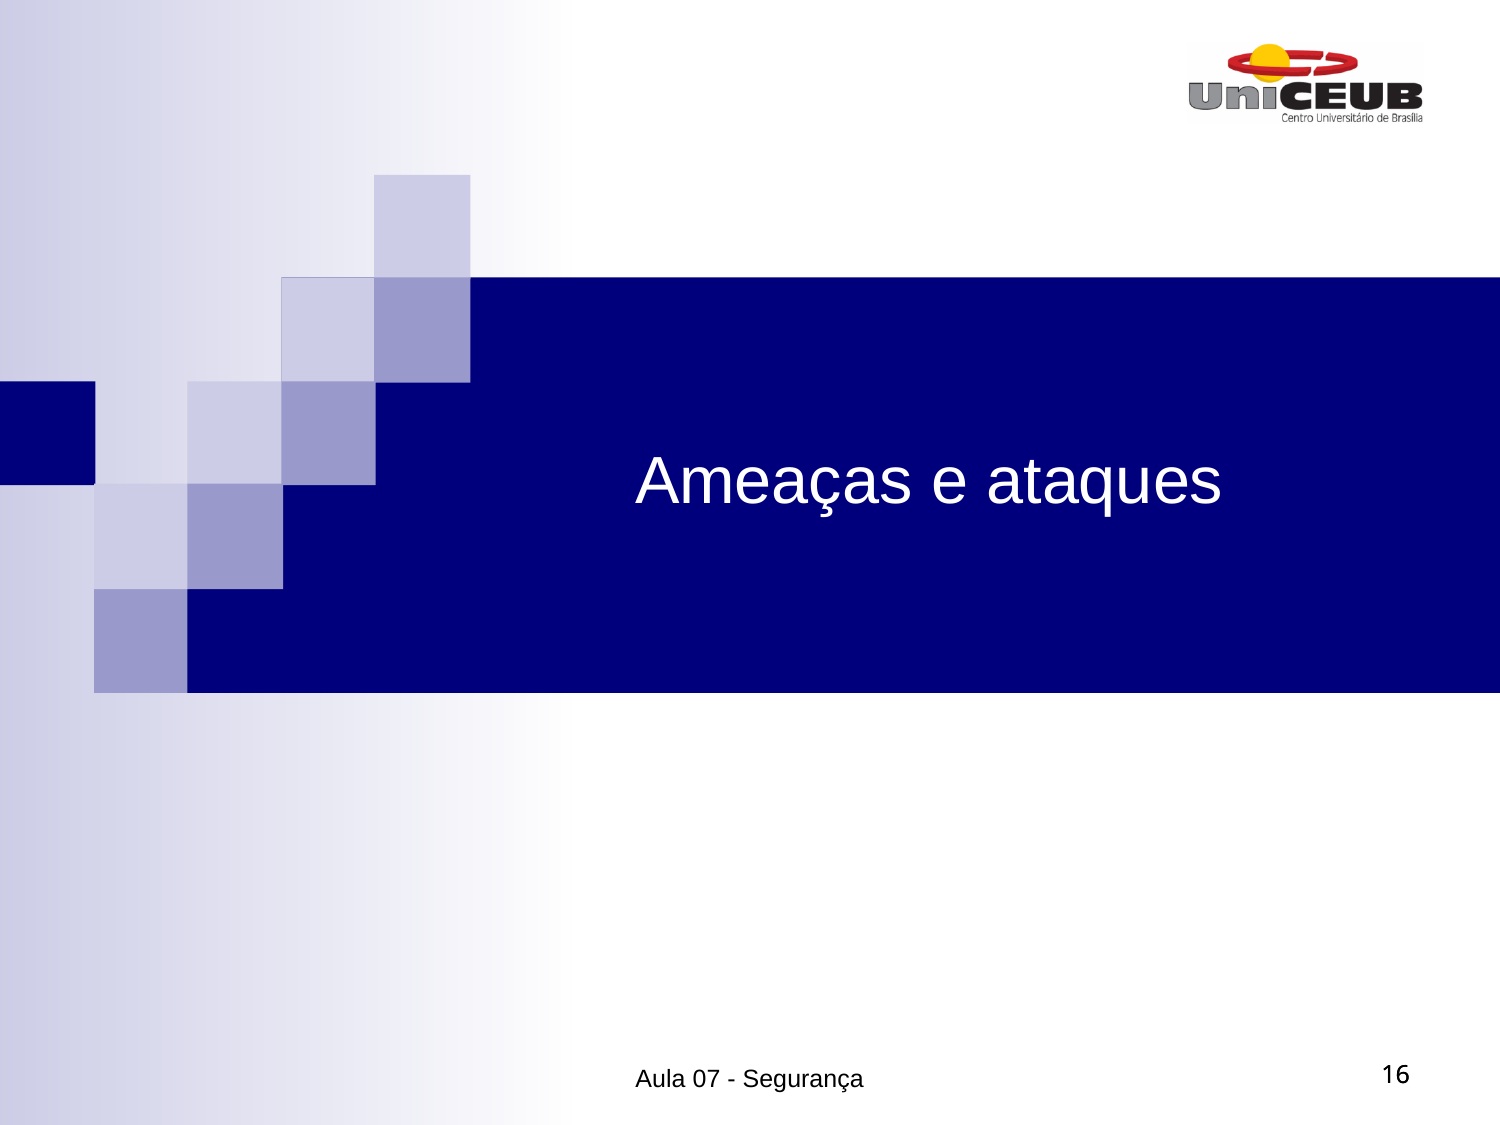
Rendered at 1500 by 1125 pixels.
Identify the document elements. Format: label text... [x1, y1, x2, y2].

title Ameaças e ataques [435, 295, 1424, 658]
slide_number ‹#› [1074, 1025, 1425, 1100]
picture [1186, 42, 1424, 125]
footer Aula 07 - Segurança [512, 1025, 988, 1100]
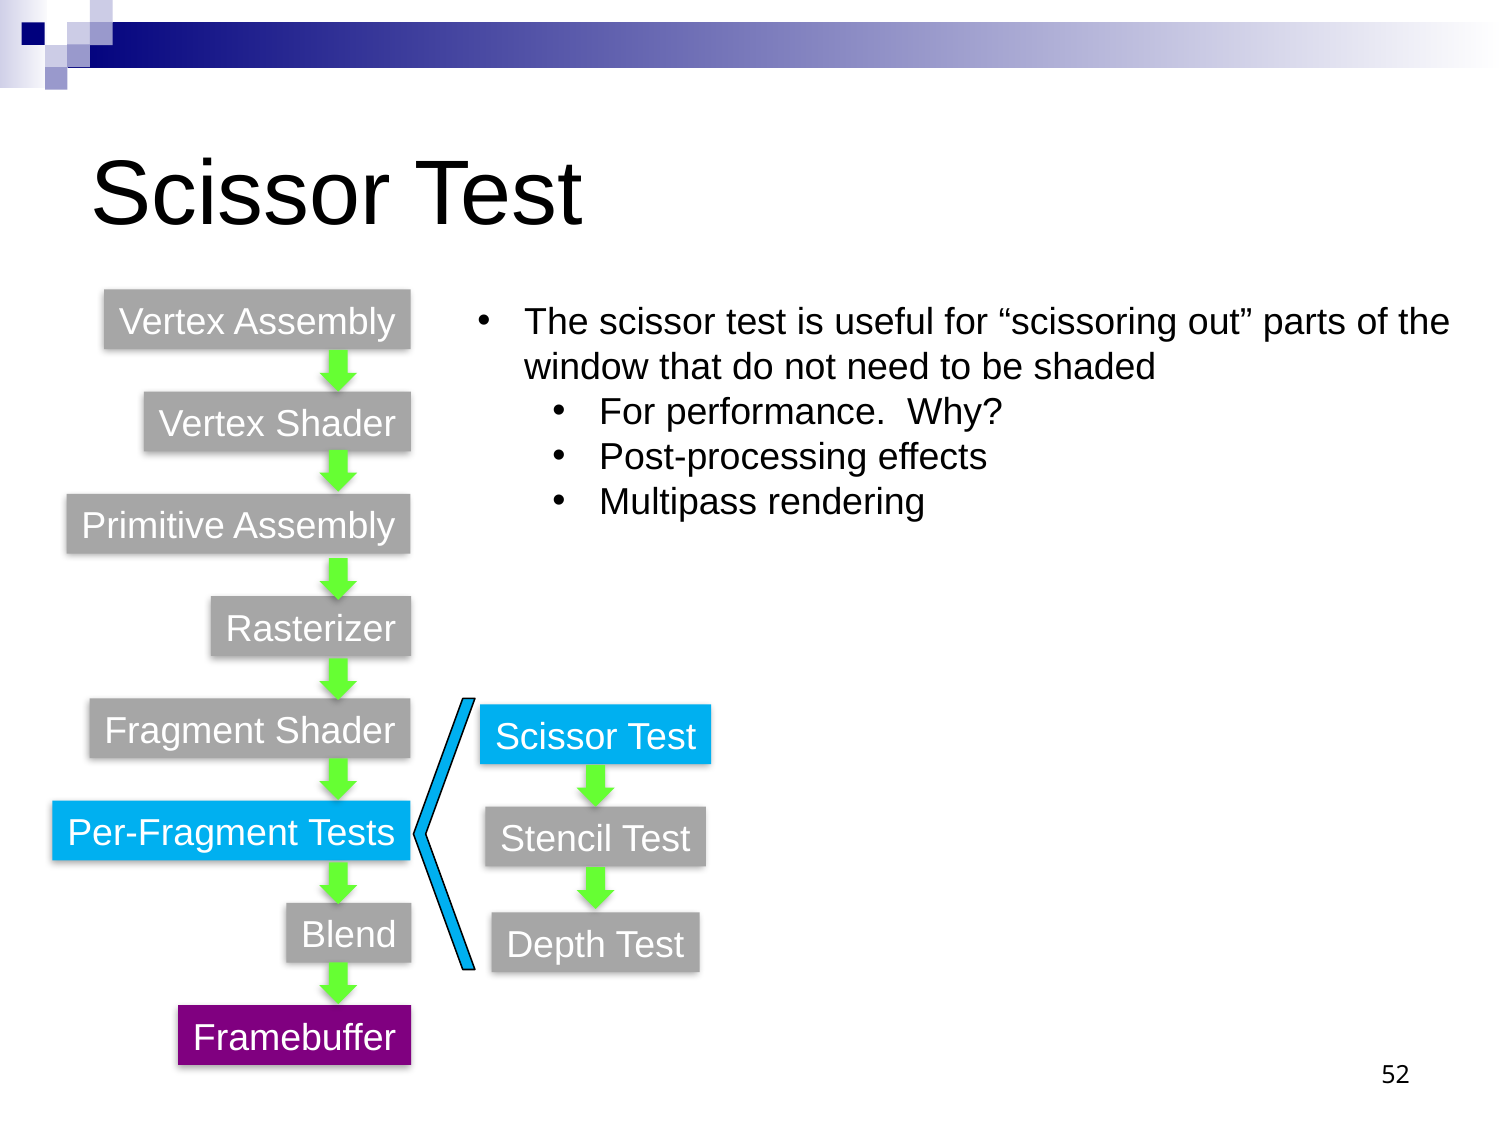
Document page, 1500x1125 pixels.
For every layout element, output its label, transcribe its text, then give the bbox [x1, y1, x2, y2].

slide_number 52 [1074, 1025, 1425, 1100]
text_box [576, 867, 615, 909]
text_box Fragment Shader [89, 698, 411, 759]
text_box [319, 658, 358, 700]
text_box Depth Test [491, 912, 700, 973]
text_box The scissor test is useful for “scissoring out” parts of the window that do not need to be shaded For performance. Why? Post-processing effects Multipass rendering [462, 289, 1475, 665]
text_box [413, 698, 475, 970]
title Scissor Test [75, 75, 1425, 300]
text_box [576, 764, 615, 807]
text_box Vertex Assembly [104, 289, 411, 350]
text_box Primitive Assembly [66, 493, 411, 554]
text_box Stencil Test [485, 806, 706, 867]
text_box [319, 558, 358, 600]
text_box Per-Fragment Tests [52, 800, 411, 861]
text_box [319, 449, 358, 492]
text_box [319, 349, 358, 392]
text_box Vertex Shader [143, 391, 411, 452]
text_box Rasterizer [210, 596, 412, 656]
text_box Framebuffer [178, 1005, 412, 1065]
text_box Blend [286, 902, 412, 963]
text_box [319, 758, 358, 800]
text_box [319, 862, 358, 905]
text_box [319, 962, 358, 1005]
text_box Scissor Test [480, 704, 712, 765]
---+---
• _EXERCISE INSTRUCTIONS_
Reproduce the entire listing exactly, except for any pictures it contains.

• _OUTPUT FOR THIS EXERCISE_
Rendered at 1500 by 1125 pixels.
Identify the document elements. Format: label text... [x1, y1, x2, y2].

title Ameaças e ataques [435, 295, 1424, 658]
slide_number ‹#› [1074, 1025, 1425, 1100]
picture [1186, 42, 1424, 125]
footer Aula 07 - Segurança [512, 1025, 988, 1100]
Document page, 1500x1125 pixels.
For every layout element, output its label, transcribe its text, then give the bbox [x1, y1, x2, y2].

slide_number 52 [1074, 1025, 1425, 1100]
text_box [576, 867, 615, 909]
text_box Fragment Shader [89, 698, 411, 759]
text_box [319, 658, 358, 700]
text_box Depth Test [491, 912, 700, 973]
text_box The scissor test is useful for “scissoring out” parts of the window that do not need to be shaded For performance. Why? Post-processing effects Multipass rendering [462, 289, 1475, 665]
text_box [413, 698, 475, 970]
title Scissor Test [75, 75, 1425, 300]
text_box [576, 764, 615, 807]
text_box Vertex Assembly [104, 289, 411, 350]
text_box Primitive Assembly [66, 493, 411, 554]
text_box Stencil Test [485, 806, 706, 867]
text_box [319, 558, 358, 600]
text_box Per-Fragment Tests [52, 800, 411, 861]
text_box [319, 449, 358, 492]
text_box [319, 349, 358, 392]
text_box Vertex Shader [143, 391, 411, 452]
text_box Rasterizer [210, 596, 412, 656]
text_box Framebuffer [178, 1005, 412, 1065]
text_box Blend [286, 902, 412, 963]
text_box [319, 758, 358, 800]
text_box [319, 862, 358, 905]
text_box [319, 962, 358, 1005]
text_box Scissor Test [480, 704, 712, 765]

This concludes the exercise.